** START OF Records shown **

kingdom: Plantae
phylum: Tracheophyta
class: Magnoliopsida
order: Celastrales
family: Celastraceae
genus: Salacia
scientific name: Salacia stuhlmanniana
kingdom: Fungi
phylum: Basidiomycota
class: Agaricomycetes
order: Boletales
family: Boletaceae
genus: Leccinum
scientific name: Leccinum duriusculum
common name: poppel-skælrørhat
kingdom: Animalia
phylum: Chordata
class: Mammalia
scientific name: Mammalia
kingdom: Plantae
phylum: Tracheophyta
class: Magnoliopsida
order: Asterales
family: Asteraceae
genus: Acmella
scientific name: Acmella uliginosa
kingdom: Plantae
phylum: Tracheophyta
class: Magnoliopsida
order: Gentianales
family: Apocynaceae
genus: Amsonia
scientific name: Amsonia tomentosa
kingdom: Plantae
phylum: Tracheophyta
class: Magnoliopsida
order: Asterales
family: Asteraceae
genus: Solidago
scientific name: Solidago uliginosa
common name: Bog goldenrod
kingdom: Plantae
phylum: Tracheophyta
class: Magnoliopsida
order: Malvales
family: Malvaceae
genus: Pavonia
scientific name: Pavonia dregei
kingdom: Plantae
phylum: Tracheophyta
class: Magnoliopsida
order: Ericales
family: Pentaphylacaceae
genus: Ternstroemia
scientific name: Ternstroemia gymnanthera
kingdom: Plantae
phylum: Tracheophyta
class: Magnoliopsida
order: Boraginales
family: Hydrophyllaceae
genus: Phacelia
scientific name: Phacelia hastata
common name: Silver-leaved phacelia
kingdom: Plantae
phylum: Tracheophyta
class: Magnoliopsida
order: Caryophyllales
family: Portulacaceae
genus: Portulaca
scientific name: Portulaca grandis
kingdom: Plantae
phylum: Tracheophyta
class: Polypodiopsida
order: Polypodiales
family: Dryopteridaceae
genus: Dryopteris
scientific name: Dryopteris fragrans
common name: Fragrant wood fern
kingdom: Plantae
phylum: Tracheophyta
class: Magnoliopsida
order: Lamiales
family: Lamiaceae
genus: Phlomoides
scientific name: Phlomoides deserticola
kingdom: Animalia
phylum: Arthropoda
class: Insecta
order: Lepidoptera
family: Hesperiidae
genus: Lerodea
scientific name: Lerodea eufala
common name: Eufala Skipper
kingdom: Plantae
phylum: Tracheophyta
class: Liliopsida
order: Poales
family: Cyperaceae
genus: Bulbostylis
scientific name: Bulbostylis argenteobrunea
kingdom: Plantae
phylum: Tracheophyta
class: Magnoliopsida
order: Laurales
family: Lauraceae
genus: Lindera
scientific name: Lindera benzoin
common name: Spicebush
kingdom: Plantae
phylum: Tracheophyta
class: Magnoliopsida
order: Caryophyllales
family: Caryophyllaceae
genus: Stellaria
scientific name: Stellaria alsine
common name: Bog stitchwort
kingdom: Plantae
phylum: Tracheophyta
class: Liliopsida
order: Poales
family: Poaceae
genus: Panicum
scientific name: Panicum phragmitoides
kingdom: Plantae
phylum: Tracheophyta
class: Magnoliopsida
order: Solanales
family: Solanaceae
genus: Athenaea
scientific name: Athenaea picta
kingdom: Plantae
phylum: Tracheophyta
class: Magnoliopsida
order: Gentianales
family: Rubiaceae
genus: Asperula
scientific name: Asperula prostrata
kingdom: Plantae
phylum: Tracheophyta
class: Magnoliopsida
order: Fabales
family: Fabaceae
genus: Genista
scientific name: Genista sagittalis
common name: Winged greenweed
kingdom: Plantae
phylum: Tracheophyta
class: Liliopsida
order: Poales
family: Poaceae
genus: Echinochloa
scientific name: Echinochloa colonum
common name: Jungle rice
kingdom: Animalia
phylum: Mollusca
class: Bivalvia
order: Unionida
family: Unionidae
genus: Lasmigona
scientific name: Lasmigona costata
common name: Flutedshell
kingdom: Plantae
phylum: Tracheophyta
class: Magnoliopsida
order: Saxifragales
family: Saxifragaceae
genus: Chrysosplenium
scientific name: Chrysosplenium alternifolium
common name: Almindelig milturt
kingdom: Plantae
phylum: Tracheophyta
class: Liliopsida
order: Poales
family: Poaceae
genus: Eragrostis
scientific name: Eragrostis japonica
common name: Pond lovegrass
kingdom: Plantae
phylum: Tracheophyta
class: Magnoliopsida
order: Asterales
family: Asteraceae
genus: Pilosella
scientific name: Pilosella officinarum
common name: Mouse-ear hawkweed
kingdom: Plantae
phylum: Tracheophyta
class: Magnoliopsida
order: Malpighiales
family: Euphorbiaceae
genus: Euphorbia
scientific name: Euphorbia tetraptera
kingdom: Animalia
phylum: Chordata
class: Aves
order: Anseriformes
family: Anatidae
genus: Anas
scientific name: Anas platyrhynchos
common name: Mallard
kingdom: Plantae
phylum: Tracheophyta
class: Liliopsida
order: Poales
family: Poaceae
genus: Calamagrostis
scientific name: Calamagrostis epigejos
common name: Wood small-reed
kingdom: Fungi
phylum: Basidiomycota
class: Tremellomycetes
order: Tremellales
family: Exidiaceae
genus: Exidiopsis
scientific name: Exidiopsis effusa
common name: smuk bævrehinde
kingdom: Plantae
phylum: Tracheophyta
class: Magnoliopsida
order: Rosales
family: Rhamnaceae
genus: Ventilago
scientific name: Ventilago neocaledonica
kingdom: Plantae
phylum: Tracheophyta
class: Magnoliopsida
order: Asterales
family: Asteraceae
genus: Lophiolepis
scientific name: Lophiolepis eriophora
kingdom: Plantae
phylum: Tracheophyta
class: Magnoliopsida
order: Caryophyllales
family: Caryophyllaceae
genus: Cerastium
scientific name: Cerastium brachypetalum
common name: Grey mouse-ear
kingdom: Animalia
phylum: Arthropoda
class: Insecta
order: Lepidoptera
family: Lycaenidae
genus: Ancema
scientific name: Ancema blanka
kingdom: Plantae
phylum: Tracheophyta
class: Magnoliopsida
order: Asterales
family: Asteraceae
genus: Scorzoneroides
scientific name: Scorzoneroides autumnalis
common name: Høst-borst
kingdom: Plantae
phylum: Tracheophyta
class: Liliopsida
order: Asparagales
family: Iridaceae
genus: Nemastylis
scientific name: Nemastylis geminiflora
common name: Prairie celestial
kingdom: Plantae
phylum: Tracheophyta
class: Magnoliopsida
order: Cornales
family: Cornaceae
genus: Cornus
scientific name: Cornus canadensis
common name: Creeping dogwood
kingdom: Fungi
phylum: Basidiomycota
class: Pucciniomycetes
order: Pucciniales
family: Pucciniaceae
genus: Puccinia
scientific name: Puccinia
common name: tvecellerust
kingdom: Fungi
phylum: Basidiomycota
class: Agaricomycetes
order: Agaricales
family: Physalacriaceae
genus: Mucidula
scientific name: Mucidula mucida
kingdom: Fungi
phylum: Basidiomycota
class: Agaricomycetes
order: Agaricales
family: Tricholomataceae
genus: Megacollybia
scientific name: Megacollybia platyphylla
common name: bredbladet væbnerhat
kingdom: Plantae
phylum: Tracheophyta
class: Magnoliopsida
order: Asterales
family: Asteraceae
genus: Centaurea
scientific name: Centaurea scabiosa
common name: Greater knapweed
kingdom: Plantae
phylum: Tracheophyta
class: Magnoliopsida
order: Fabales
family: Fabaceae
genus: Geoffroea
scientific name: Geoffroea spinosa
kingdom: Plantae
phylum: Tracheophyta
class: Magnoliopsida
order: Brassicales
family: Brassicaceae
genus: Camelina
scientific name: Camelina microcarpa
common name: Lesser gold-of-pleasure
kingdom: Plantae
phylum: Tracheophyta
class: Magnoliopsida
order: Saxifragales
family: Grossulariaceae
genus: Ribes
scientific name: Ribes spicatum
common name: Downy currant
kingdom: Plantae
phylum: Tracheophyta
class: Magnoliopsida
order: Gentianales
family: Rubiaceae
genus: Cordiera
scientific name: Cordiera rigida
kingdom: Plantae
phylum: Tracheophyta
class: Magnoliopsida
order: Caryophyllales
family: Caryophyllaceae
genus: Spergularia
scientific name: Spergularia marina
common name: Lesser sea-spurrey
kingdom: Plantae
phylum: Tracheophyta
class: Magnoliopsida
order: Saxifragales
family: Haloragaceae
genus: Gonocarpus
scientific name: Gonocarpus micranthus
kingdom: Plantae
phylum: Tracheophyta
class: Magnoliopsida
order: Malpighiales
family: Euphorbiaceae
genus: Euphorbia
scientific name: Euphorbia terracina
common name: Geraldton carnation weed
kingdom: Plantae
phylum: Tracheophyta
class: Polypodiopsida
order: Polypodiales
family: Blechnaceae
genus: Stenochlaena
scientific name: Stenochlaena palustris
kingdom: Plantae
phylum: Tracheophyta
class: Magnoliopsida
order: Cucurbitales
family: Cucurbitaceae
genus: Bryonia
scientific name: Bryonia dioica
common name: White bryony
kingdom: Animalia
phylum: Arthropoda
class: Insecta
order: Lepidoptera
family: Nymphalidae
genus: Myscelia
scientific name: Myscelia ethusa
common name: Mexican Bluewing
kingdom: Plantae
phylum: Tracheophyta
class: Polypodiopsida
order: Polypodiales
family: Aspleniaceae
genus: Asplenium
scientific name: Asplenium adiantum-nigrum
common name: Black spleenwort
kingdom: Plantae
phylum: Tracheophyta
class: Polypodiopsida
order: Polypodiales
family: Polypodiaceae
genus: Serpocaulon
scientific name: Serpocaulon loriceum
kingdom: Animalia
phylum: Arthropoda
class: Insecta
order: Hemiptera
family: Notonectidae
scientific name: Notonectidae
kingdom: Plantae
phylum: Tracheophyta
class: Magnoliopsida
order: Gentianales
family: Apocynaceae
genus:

** END OF Records shown **

Given instruction: Copy out, word for word, the lines of the material from the line containing "family: Solanaceae" through the line containing "genus: Lasmigona", including both of those lines.

Solution for this task:
family: Solanaceae
genus: Athenaea
scientific name: Athenaea picta
kingdom: Plantae
phylum: Tracheophyta
class: Magnoliopsida
order: Gentianales
family: Rubiaceae
genus: Asperula
scientific name: Asperula prostrata
kingdom: Plantae
phylum: Tracheophyta
class: Magnoliopsida
order: Fabales
family: Fabaceae
genus: Genista
scientific name: Genista sagittalis
common name: Winged greenweed
kingdom: Plantae
phylum: Tracheophyta
class: Liliopsida
order: Poales
family: Poaceae
genus: Echinochloa
scientific name: Echinochloa colonum
common name: Jungle rice
kingdom: Animalia
phylum: Mollusca
class: Bivalvia
order: Unionida
family: Unionidae
genus: Lasmigona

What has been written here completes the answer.